Still, it’s understandable that Mission: Impossible—Fallout would, in the scattered moments of calm between its expert, undulating action sequences, turn a little nostalgic. Old characters show up, earlier films in the franchise are referenced. Hunt’s ability to deliver just in the nick of time is brought up several times, both as a source of humour and comfort. Ving Rhames, whose Luther has been the other constant over six films, gets more lines to intone in that unhurried baritone of his than he did in the last few outings. This isn’t a psychologically rich series, but that doesn’t mean these characters haven’t grown on us.

Mission: Impossible films were always twisty and spectacular, but something special happened on the fourth, Brad Bird’s Ghost Protocol (2011), in particular with the Burj Khalifa sequence. In an era where Hollywood action choreography has become simultaneously more extravagant and less involving, here was a man hanging off the side of a very tall building, like Harold Lloyd in Safety Last. Suddenly, Mission: Impossible wasn’t just the best action money could buy, it was also the most fun you could have at the movies (the addition, with that film, of Simon Pegg to the IMF team helped). This was true of the next film, Rogue Nation (2015), and the latest, both directed by Christopher McQuarrie (who did an uncredited rewrite on Ghost Protocol).

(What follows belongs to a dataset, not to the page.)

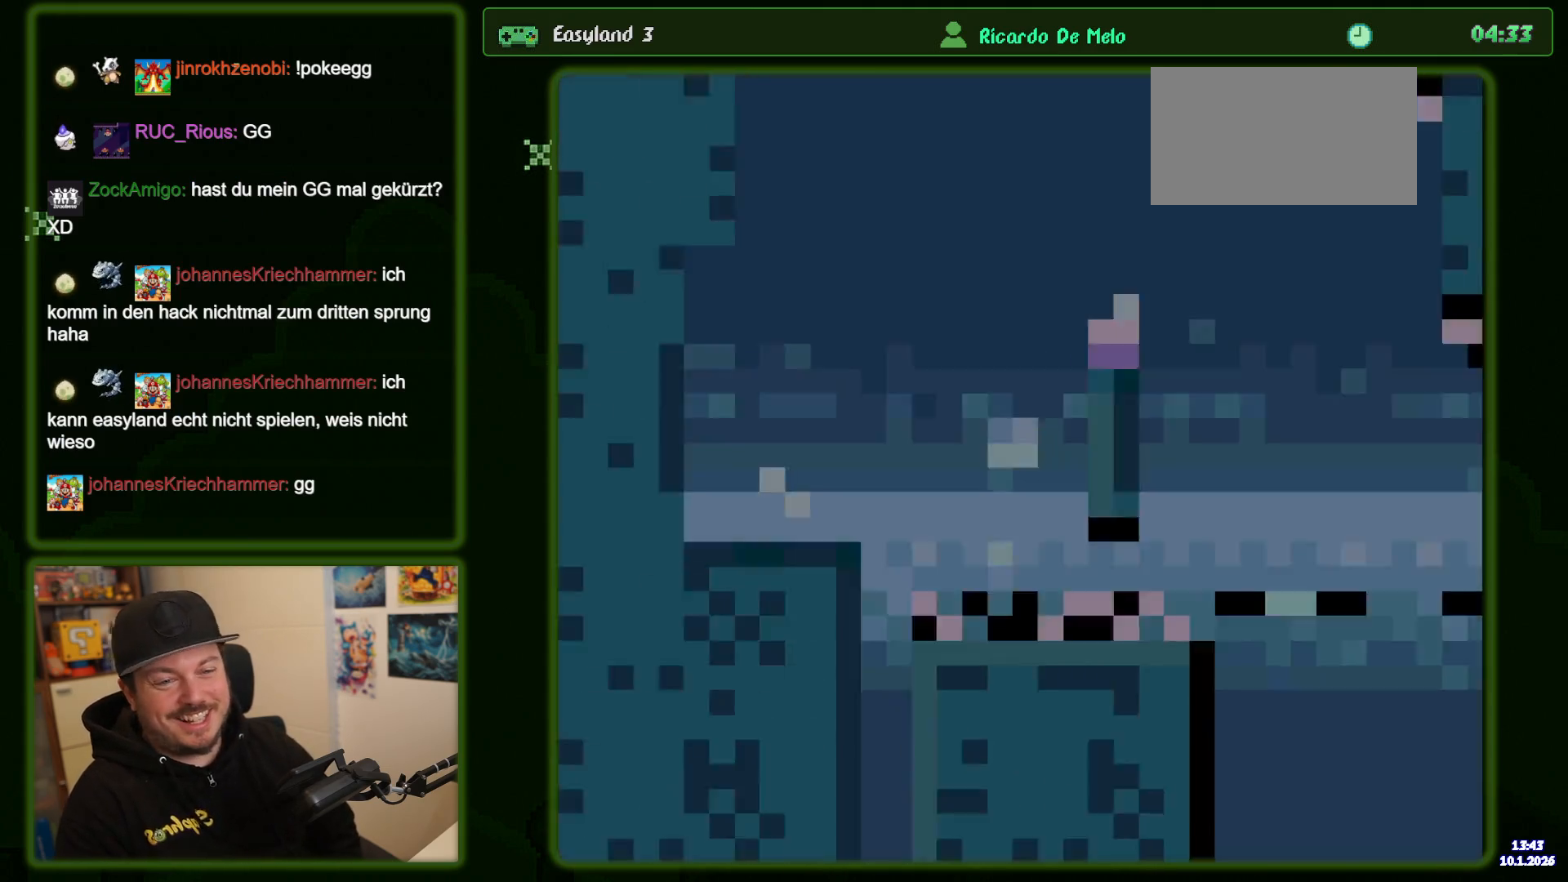
{"buttons": ["B", "Y"], "events": []}
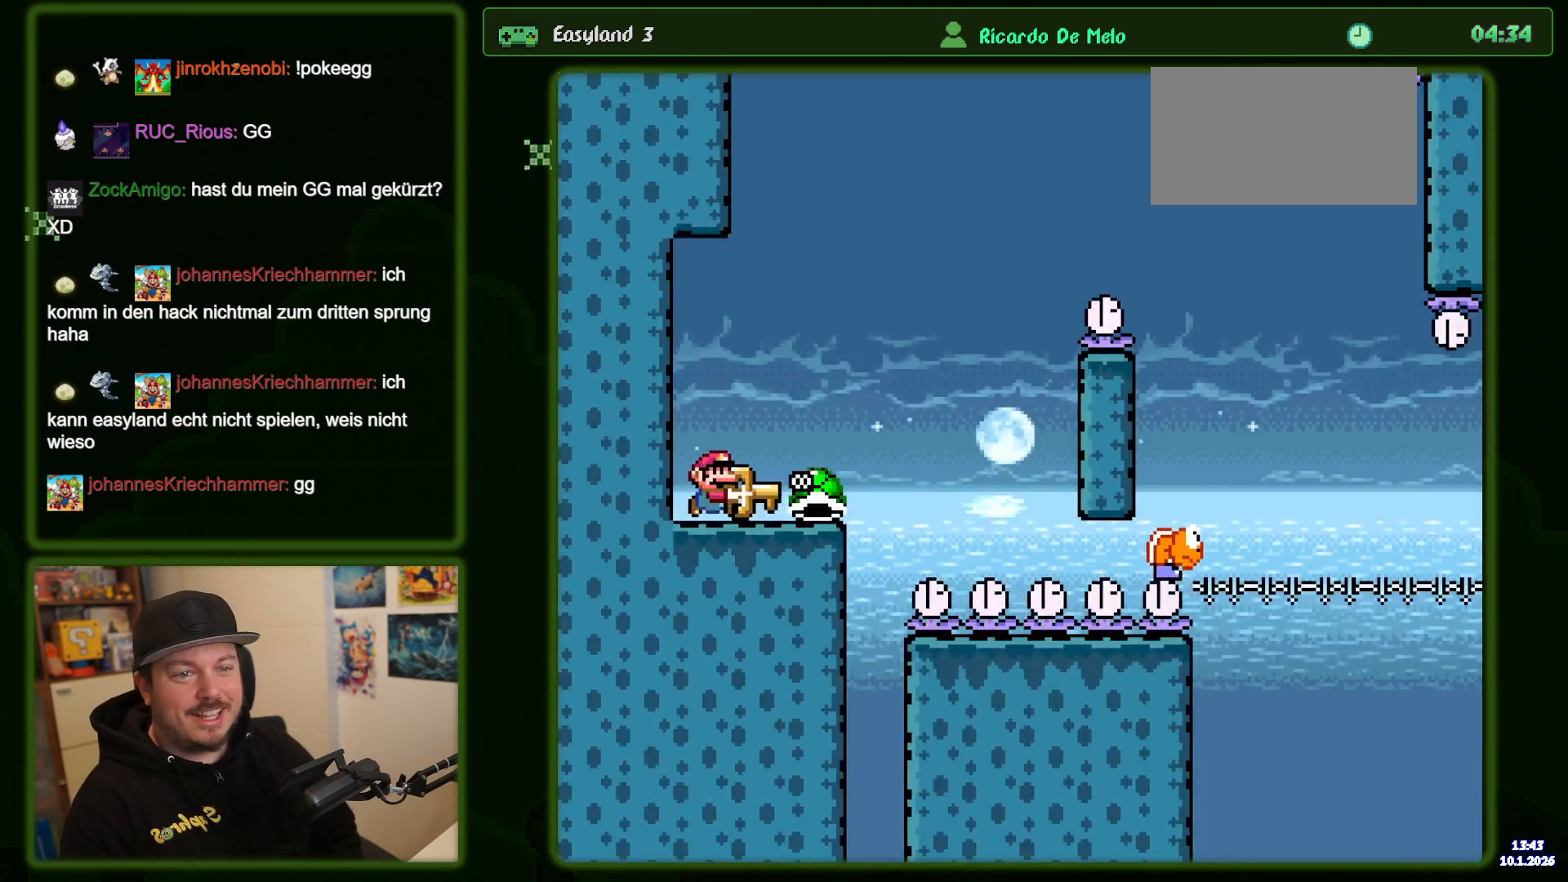
{"buttons": ["B", "Y"], "events": [[50, "B", "up"], [333, "B", "down"]]}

Fallout is so convoluted that I gave up after a while and just accepted each reveal and double-double cross as it came. Hunt loses three plutonium cores sought by a group of terrorists known as The Apostles, led by the shadowy John Lark. There’s a “broker" (Vanessa Kirby, in a witty cameo), a sort of go-between for covert agencies and terror cells, and a minder—in the impossibly buff, incomparably square-jawed form of Henry Cavill—attached to the IMF team by the CIA. And Hunt’s rival/ally from the last film, Ilsa Faust (Rebecca Ferguson), is back to kill some and confuse the rest. These pieces are endlessly realigned as we move from Belfast to Paris to London to Kashmir, but the central reveal is half-hearted, as if it doesn’t really matter who John Lark is as long as it isn’t Hunt.

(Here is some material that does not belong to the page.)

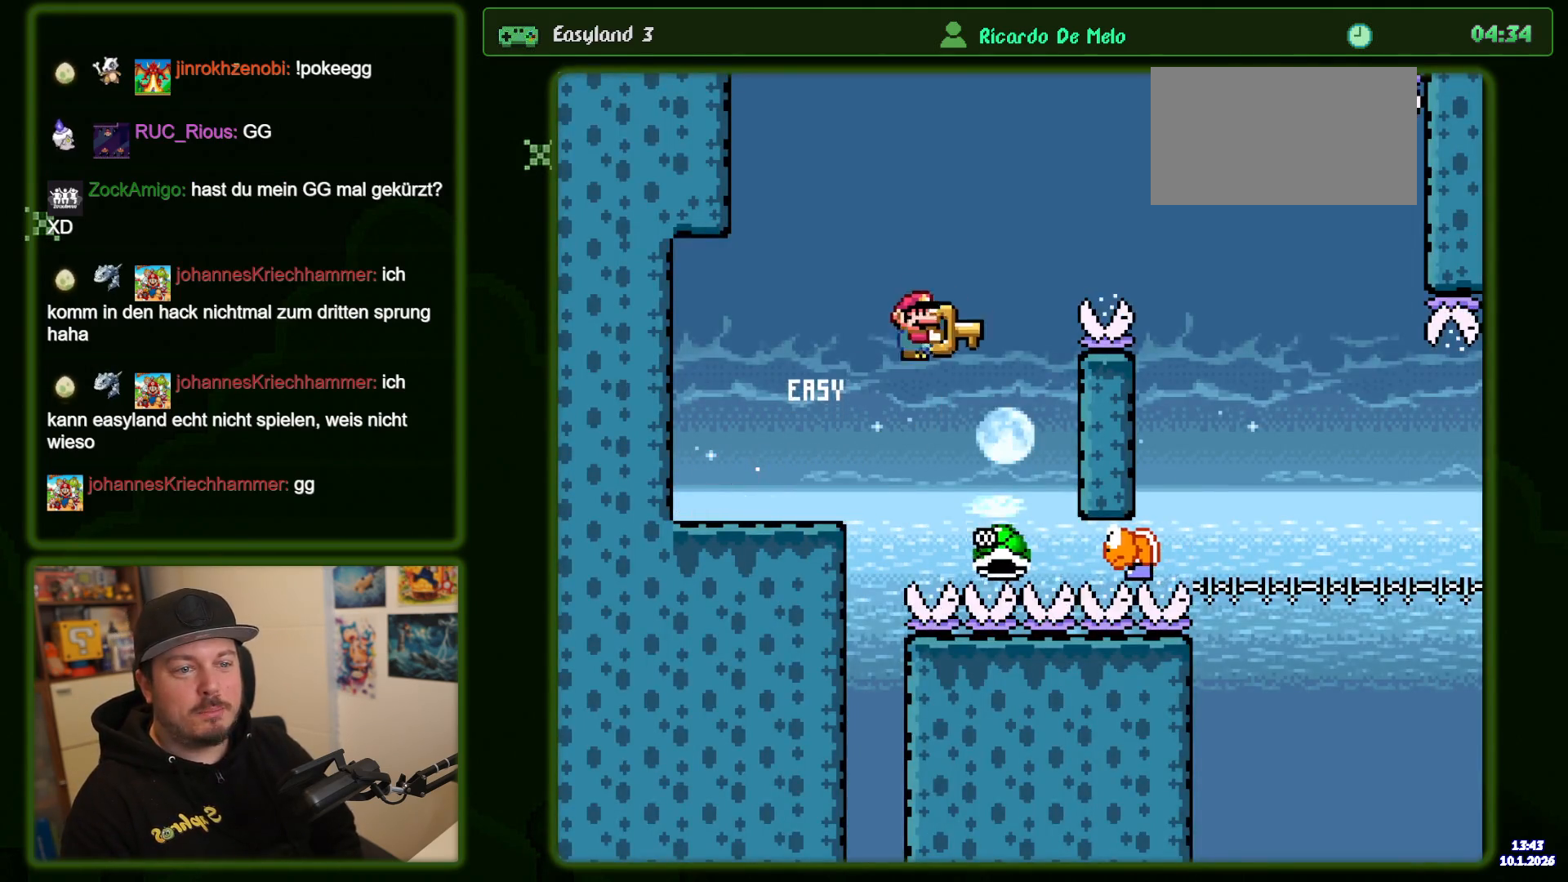
{"buttons": ["B", "Y"], "events": []}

Thankfully, all the clarity missing in the plot can be found in the pounding set-pieces. It’s become increasingly rare to see well-cut, non-deceptive action in a Hollywood film, so there is some satisfaction in how Fallout keeps us close to Cruise, whether he’s skydiving or flying a helicopter, but not so close that we can’t make out if it’s a stunt double. There’s a close combat scene in a men’s room, with a lithe Asian man (Liang Yang) almost taking out Cavill and Cruise, which is reminiscent of the John Wick films. But the rest is pure M:I, especially the breathless car/boat/foot chase through Paris, and another on the rooftops of London, a signature frantic Hunt run made funny by his receiving instruction from Benji (Pegg), who’s reading the terrain all wrong on his laptop.

Leave aside the fact that he’s a 56-year-old carrying multiple action franchises, there’s something about Tom Cruise that still gets younger viewers excited in a way they aren’t for Dwayne Johnson or Jason Statham. I think it’s because he’s an analog movie star in a digital age. Audiences are fed so much CGI in their films now that the sight of someone performing real feats, making an honest effort, goes a lot further than it used to.